Open file in Django app

Question

I want to open a file from a Django app using open(). The problem is that open() seems to use whatever directory from which I run the runserver command as the root.

E.g. if I run the server from a directory called foo like this

$pwd
/Users/foo
$python myapp/manage.py runserver

open() uses foo as the root directory.

If I do this instead

$cd myapp
$pwd
/Users/foo/myapp
$python manage.py runserver

myapp will be the root.

Let's say my folder structure looks like this

foo/myapp/anotherapp

I would like to be able to open a file located at foo/myapp/anotherapp from a script also located at foo/myapp/anotherapp simply by saying

file = open('./baz.txt')

Now, depending on where I run the server from, I have to say either

file = open('./myapp/anotherapp/baz.txt')

or

file = open('./anotherapp/baz.txt')

Answer 1

The solution has been described in the Favorite Django Tips&Tricks question. The solution is as follows:

import os
module_dir = os.path.dirname(__file__)  # get current directory
file_path = os.path.join(module_dir, 'baz.txt')

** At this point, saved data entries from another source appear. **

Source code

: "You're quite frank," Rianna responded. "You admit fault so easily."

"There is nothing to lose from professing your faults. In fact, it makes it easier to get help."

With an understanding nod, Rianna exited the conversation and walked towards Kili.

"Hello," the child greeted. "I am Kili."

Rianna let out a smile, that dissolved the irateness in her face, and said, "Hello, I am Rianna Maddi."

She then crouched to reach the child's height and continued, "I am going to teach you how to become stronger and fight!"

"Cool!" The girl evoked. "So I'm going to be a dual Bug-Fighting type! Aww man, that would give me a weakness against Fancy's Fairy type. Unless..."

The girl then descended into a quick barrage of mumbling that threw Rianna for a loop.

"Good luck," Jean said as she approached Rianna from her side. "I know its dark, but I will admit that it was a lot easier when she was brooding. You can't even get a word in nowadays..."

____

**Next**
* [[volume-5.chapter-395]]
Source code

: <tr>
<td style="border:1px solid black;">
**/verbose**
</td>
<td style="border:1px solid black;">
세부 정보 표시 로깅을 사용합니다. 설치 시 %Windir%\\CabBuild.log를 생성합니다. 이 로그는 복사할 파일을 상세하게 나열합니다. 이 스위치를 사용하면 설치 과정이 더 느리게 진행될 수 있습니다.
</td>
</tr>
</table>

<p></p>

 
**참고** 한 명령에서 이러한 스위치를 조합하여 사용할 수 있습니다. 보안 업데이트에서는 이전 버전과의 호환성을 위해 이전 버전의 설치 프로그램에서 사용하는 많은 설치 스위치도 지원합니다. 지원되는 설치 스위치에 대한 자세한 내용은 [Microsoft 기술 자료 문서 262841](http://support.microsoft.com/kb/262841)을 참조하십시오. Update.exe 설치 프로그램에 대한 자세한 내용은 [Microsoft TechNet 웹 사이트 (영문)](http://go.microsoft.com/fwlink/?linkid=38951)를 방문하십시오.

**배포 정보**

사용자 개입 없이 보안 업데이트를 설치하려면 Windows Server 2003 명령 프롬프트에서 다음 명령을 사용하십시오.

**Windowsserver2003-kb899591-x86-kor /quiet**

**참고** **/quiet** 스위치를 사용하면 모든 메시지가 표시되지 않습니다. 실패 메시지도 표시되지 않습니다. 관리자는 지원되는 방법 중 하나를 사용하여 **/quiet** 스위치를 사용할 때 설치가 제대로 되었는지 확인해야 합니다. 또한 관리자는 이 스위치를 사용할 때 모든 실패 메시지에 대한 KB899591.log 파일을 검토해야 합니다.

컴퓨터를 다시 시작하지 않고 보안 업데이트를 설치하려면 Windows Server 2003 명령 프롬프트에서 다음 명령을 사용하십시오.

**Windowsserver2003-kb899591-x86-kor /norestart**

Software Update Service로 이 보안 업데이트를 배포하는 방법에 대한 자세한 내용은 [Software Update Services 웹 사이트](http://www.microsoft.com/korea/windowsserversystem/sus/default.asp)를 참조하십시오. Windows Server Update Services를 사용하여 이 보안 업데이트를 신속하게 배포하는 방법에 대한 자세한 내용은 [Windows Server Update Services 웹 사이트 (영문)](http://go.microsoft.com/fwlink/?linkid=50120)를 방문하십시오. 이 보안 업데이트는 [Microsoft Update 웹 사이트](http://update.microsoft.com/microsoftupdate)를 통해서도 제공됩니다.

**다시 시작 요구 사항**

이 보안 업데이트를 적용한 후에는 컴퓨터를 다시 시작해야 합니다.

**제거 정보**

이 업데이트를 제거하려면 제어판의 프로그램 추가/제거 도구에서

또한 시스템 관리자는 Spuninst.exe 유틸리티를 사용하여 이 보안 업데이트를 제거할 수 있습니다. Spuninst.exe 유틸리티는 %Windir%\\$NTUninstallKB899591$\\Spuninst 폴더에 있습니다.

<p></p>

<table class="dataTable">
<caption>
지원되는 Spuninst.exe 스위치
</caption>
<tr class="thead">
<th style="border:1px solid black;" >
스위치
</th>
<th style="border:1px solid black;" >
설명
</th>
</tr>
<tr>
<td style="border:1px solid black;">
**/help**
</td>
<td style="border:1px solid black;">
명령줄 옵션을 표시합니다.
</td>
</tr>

Which does exactly what you mentioned.

Ps. Please do not overwrite file variable, it is one of the builtins.

Answer 2

I had a similar case. From inside my views.py I needed to open a file sitting in a directory at the same level of my app:

-- myapp
 -- views.py     # Where I need to open the file
-- testdata
 -- test.txt     # File to be opened

To solve I used the BASE_DIR settings variable to reference the project path as follows

...
from django.conf import settings
...

file_path = os.path.join(settings.BASE_DIR, 'testdata/test.txt')

Answer 3

I think I found the answer through another stack overflow question (yes, I did search before asking...)

I now do this

pwd = os.path.dirname(__file__)
file = open(pwd + '/baz.txt')